African Monitor to continue tackling illicit financial flows
African Monitor (AM), in collaboration with Economic Justice Network (EJN) hosted a round-table workshop for Civil Society Organizations (CSOs) engagement on Illicit Financial Flows (IFFs) in the coal and gold sectors from 22-24 November 2017 in Pretoria.
This workshop builds on previous work on IFFs conducted by AM and EJN in the last three years, which has generated great interest among policy makers, citizens and relevant authorities – including the South Africa Revenue Authority, the Davis Tax Commission, as well as National Treasury. The work by AM and EJN on IFFs include initial dialogues with regulatory institutions, publication of a policy brief and a study on regulatory frameworks on IFFs.
With research revealing that South Africa has lost R1 trillion in IFFs between 2002 and 2011, and that in 2011 alone the country lost R237 billion – which could have funded one million students through NFSAS, created 6.6 million jobs for the youth, or built a clinic in every village – AM and EJN are set to continue their advocacy work by focusing on the “so what now” approach.
Given that significant awareness has been raised on what IFFs are and their impact, the focus should now be on the “so what now” or the “how” aspect of IFFs, taking into account an interactive advocacy approach where additional and new data has to be used to further sharpen advocacy work. Therefore, the two organisations (AM and EJN) have organised a CSOs forum on illicit financial outflows in South Africa, bringing together national civil society organisations, anti-corruption agencies, activists, media, and the private sector.
AM has commissioned a study to understand the phenomenon deeper in the extractive sub-sector, mainly the nature, quantity and systems used by corporations in the coal and gold sectors to engage in illicit financial flows. The results of this research will be shared in the soon-to-be released report.
“With this information we are therefore looking forward to deepening engagement, especially on the policy reform agenda, and how civil society, ordinary citizens and policy makers can work together to reduce IFFs in South Africa,” said AM director Namhla Mniki-Mangaliso.
The most important aspect in rolling out the “how” to reduce IFFs is to understand where the bottlenecks are in terms of action from key stakeholders, including policy makers.

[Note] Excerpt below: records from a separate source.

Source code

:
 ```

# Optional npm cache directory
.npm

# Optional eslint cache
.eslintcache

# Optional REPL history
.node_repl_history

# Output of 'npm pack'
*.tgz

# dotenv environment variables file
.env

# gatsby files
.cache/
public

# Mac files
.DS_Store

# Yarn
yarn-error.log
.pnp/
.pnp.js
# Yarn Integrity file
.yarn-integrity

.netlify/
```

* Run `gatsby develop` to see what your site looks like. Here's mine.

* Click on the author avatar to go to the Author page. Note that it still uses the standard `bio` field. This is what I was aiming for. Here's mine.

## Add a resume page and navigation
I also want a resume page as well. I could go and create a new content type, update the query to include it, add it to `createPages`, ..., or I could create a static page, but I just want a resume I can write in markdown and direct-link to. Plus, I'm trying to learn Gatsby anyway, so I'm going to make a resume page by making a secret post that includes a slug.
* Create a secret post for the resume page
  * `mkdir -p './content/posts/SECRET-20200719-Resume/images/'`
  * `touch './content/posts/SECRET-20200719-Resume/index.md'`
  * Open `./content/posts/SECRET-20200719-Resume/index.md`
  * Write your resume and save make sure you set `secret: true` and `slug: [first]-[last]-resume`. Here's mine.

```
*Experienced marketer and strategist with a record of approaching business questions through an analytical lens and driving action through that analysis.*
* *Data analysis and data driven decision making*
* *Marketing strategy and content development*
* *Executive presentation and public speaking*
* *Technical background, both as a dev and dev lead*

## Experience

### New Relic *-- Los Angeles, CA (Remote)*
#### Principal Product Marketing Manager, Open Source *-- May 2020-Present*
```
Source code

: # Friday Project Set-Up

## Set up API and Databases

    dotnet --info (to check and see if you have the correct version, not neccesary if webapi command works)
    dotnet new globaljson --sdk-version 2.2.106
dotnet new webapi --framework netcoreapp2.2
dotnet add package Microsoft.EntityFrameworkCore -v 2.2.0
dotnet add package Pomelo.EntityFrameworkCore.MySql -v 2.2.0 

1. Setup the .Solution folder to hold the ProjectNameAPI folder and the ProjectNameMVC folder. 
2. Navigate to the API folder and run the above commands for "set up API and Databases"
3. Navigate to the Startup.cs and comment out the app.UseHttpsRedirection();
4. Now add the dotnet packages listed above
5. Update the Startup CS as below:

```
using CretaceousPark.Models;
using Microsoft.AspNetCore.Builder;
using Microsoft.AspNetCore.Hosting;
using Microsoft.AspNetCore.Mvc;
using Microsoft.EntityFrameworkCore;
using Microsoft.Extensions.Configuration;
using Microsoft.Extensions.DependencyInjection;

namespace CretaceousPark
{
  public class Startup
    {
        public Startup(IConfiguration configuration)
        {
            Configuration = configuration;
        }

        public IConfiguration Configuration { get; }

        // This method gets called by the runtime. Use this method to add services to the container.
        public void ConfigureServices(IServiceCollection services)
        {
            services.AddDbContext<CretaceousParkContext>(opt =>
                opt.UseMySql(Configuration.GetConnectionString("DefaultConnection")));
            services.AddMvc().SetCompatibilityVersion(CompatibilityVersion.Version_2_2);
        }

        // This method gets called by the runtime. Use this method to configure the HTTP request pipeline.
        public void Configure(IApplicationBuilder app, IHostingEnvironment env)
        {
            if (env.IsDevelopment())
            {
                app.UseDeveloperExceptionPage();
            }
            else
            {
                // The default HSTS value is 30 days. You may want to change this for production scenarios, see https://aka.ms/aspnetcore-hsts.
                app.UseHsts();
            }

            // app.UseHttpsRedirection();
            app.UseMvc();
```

To date, AM research has shown that the key bottlenecks constraining action by policy makers include lack of actionable data and information on dominant forms of IFFs such as trade mispricing and misinvoicing; as well as lack of coordination mechanism and performance management systems for key institutions responsible for addressing IFFs.
AM is a founding member of the steering committee of the existing South African CSOs Coalition working on reducing IFFs. Other steering committee members are Economic Justice Network, Oxfam, Action Aid, Mining Affected Communities, Corruption Watch and ONE.